American intelligence agencies ignored, fumbled and at times deliberately withheld significant information about illegal activities by the Korean Central Intelligence Agency here in the early 1970s, according to a Senate study.
The year-long investigation by the Senate Intelligence Committee found no evidence of an intentional coverup by executive branch officials. But Sen. Adlai Stevenson (D-Ill.), a member of the committee, said yesterday that the committee review of U.S. intelligence reports uncovered a number of "suspicious circumstances."
The report noted:
An instance in 1971 where U.S. intelligence officers, presumably from the CIA station in Seoul, were forbidden by headquarters to brief the American ambassador about Korean lobbying.

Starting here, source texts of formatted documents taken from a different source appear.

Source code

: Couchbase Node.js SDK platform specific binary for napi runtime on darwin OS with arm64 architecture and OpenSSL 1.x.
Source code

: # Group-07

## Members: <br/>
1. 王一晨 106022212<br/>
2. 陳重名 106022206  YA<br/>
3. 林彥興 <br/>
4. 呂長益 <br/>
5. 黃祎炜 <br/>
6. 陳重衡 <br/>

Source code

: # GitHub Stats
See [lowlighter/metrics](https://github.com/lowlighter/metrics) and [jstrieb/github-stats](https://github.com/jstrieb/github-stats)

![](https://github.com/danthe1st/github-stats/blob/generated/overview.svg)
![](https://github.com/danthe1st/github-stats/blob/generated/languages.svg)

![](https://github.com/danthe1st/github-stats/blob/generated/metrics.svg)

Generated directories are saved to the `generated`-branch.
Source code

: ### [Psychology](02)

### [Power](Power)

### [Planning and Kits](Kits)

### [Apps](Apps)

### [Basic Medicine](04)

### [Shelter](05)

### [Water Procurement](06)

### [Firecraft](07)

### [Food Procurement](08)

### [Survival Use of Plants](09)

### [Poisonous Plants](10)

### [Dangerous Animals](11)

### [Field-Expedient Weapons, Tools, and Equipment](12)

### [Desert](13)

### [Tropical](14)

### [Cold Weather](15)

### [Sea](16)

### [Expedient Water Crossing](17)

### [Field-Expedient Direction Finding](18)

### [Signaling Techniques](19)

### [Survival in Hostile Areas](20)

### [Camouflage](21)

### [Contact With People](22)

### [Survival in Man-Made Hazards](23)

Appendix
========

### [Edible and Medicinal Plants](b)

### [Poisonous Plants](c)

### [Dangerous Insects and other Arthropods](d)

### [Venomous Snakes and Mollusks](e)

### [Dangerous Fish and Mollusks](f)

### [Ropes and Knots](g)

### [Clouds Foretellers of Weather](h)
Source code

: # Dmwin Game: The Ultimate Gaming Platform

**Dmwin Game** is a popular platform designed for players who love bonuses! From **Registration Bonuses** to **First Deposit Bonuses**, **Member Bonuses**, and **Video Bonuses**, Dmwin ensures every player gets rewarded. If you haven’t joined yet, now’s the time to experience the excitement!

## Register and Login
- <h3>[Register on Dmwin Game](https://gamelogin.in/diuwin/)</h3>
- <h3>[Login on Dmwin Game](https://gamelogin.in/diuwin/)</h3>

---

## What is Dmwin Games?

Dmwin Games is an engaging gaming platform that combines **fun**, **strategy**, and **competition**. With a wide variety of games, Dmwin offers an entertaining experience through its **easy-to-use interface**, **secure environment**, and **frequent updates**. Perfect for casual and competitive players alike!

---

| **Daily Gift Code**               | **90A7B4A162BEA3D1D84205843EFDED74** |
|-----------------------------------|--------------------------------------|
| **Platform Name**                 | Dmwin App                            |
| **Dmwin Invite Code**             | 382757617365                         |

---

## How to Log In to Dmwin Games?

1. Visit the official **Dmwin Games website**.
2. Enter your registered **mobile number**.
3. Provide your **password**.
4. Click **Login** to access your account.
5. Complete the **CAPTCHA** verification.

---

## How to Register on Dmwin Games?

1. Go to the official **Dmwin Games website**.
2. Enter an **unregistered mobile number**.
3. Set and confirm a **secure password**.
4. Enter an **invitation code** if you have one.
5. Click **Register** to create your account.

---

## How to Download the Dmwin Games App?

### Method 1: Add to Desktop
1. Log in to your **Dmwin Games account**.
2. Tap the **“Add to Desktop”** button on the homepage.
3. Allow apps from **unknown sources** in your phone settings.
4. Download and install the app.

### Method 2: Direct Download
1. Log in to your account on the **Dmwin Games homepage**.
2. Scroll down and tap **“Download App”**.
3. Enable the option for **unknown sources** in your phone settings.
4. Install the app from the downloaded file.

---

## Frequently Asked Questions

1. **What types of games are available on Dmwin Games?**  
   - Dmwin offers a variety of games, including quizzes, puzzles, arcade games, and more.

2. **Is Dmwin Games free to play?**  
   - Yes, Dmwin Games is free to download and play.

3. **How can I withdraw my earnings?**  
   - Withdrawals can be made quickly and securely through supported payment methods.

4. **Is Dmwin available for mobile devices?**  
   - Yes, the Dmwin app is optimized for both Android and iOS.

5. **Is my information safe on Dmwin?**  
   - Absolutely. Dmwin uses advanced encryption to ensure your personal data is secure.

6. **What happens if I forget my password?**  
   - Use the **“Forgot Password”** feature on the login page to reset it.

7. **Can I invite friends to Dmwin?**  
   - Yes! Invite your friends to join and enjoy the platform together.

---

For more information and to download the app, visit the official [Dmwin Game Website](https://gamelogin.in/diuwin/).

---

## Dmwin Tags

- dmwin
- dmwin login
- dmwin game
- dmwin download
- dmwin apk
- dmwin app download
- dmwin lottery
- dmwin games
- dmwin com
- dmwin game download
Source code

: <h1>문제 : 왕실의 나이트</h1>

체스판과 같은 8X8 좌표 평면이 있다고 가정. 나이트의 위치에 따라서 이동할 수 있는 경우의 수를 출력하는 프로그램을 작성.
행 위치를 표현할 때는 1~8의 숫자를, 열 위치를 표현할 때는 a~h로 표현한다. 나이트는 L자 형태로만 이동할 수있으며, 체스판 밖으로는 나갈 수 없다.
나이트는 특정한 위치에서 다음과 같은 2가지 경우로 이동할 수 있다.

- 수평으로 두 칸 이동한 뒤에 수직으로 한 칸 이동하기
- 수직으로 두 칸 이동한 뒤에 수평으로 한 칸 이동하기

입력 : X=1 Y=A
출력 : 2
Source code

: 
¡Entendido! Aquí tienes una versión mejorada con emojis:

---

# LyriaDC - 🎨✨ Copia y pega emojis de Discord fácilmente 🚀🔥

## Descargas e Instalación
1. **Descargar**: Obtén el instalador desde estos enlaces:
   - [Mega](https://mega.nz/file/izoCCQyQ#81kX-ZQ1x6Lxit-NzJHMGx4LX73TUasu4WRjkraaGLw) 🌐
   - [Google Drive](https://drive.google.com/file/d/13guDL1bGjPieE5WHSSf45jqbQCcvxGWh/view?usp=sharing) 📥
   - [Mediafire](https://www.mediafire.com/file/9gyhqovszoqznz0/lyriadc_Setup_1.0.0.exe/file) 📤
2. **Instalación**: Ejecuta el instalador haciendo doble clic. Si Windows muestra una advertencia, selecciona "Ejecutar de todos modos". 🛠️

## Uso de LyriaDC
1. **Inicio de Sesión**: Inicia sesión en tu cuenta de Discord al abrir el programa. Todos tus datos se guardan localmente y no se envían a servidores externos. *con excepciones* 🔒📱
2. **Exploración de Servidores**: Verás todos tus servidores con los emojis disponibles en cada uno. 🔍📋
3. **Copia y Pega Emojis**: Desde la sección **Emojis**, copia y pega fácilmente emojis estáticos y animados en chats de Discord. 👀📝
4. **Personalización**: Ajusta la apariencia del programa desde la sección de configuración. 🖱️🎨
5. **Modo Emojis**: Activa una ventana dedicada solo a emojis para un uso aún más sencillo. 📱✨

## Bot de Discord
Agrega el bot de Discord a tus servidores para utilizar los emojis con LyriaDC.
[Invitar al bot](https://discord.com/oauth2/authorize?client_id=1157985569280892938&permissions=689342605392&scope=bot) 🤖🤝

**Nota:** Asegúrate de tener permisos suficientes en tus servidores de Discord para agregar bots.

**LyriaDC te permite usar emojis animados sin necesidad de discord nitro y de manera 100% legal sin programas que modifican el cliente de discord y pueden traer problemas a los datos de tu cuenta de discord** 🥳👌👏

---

Furthermore, the officers were told their detailed reports on the Korean lobbying were not being passed on to State Department officials and they were given no orders to develop additional intelligence. "My reports met with absolute silence," one of the officers said.
In addition, the overseas officers themselves didn't send all their information in reports to headquarters. On one occasion, information identifying Washington businessman Tongsun Park as being completely controlled by a certain KCIA officer was mentioned by the field only as "an interesting sidelight."
U.S. intelligence officers routinely met with Tongsun Park over the years, at times considered making him an "asset" and once proposed making his George Towns Club an operational base. Park recalled getting a [WORD ILLEGIBLE]of liquor from the CIA station chief to Seoul, and two former intelligence officers were once in business with him.
Despite periodic reports about Park's lobbying and cash payments to members of Congress, there was no evidence that any of the U.S. intelligence operatives ever asked Park, or were ordered to find out, about his activities on behalf of the government of South Korea."
Twenty-five different highly-classified documents that were distributed to U.S. policymakers are unaccounted for, and CIA Director Stansfield Tuner and Attorney General [WORD ILLEGIBLE] B. Bell have been informed of the mysterious disappearances.
One of the missing documents, a copy of which was found at the FBI, reports on a 1971 incident in which a person thought to be on President Nixon's campaign staff was said to be negotiating a secret foreign aid grant to Korea, for which U.S. officials would receive kickbacks.
Then Attorney General John N. Mitchell and Assistant Attorney General Robert C. Mardian saw the reports but no investigation was made other than determining that the individual wasn't with the campaign.
Mardian explained that he thought the report was a hoax. Both men denied their decisions in the case were affected by the knowledge any investigation would require looking into the alleged kickback negotiations by the purported Nixon campaign aide.
U.S. intelligence also picked up a report that the KCIA was concerned that Republican Party officials might seek retribution because of a donation of several hundred thousand dollars from the Korean government to the Democratic Party in 1968.
The 50-page Senate study shows that intelligence reports in 1972 confirmed the earlier information about the large contributions to the Democratic presidential campaign. The Washington Post reported ealier this year that the intelligence reports said $400,000 was donated. Democratic officials have denied it.
The Senate report is replete with other examples of reports that weren't passed on or weren't acted on. "The intelligence agencies' dissemination of the information was unfocused, haphazard and without useful analysis," the report said.
It wasn't until 1975 that new information - apparently from National Security Agency intercepts of Korean embassy cable traffic - led to a comprehensive review of the mass of scattered evidence and a Justice Department investigation, the report said.
The committee concluded that some of the information that was distributed "was of sufficient significance to have merited earlier action." The action was no adequate, the report said.
The Senate report offers only a general explantion for the intelligence community's failure to take more decisive action in warning other executive branch agencies, such as the State and Justice departments, about the illegal KCIA activities. It said the intelligence agencies were busy keeping track of hostile intelligence agents in the United States. And it implied the agencies were concerned about retaliation against their own operations in Korea if strong action was taken.
"They (American intelligence agencies) just didn't seem to want to get involved," Stevenson said. "They'd tell us. 'It's all we can do to keep up with the KBG (the Soviet intelligence agency).
The committee added a caveat to its study, saying it assumed the reliability of the human sources used in the reports. It is making a separate study on the reliability of such information, the report said.
The report recommended that U.S. agencies formulate new policies to insure adequate coverage of "friendly" intelligence agencies, and that the director of central intelligence insure that all reports of foreign intelligence activites in the United States are assessed and transmitted promptly to the FBI, the secretary of state and the president's national security adviser.